- WHAT IS EXPECTED
Report each line of the items below that contains the word "account". Letter case counts, so only matches with the same capitalization qualify.

- RECORDS TO PROCESS
◆ ◆ ◆
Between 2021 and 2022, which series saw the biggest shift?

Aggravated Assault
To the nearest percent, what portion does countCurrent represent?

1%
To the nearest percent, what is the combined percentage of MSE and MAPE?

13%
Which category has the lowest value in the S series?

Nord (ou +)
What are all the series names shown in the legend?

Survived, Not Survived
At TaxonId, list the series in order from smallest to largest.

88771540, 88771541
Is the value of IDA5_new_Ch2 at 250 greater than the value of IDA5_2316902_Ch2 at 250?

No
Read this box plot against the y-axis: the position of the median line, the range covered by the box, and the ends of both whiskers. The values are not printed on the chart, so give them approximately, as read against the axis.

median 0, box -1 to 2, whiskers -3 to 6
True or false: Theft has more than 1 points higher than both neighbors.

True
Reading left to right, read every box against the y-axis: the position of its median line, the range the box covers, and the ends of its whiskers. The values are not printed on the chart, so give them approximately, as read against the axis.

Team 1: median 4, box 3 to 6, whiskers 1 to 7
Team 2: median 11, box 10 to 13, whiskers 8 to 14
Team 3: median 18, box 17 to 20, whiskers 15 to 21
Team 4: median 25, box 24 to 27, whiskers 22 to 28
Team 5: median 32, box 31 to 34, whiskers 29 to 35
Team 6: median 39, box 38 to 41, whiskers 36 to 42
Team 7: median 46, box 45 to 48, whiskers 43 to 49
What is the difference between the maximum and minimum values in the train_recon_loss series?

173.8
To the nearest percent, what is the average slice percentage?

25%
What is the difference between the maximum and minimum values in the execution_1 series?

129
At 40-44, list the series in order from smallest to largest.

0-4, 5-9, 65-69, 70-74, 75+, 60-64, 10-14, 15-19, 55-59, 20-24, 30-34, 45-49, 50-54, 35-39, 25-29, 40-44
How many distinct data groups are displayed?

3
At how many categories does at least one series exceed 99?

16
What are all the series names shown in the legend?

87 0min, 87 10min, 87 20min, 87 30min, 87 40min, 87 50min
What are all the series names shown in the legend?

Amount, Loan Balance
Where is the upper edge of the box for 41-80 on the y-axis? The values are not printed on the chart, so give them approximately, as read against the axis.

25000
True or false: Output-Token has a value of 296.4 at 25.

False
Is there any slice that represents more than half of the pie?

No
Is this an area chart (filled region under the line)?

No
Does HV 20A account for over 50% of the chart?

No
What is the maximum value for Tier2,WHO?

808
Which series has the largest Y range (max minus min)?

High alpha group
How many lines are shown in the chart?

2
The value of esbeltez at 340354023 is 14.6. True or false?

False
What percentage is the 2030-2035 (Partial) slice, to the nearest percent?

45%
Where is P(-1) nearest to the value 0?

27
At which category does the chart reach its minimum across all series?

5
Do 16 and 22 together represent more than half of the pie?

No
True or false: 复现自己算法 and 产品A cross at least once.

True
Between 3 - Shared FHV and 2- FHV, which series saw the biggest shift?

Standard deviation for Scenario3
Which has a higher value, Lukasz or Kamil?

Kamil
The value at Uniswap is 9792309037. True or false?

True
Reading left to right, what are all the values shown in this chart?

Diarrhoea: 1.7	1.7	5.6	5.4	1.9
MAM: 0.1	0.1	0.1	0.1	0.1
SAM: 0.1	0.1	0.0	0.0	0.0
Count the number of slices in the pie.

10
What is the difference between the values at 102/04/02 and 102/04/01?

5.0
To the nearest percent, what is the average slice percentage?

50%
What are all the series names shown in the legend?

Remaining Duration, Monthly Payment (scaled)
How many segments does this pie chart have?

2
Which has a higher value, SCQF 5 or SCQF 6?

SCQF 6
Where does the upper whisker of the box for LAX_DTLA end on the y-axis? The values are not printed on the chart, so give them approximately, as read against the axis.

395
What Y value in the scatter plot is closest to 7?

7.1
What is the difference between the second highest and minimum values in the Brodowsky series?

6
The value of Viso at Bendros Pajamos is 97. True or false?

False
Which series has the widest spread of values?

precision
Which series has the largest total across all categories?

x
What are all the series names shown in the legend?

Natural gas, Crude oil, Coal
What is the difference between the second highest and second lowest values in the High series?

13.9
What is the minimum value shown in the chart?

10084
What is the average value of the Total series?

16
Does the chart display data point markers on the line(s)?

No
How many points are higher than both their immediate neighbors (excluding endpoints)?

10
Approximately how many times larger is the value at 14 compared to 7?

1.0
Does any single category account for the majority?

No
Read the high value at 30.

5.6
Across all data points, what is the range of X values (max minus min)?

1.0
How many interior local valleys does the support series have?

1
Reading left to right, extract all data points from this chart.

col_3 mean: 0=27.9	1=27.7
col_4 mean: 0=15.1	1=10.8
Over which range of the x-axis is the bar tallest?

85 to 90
◆ ◆ ◆
- EXERCISE OUTPUT
Does HV 20A account for over 50% of the chart?
Does any single category account for the majority?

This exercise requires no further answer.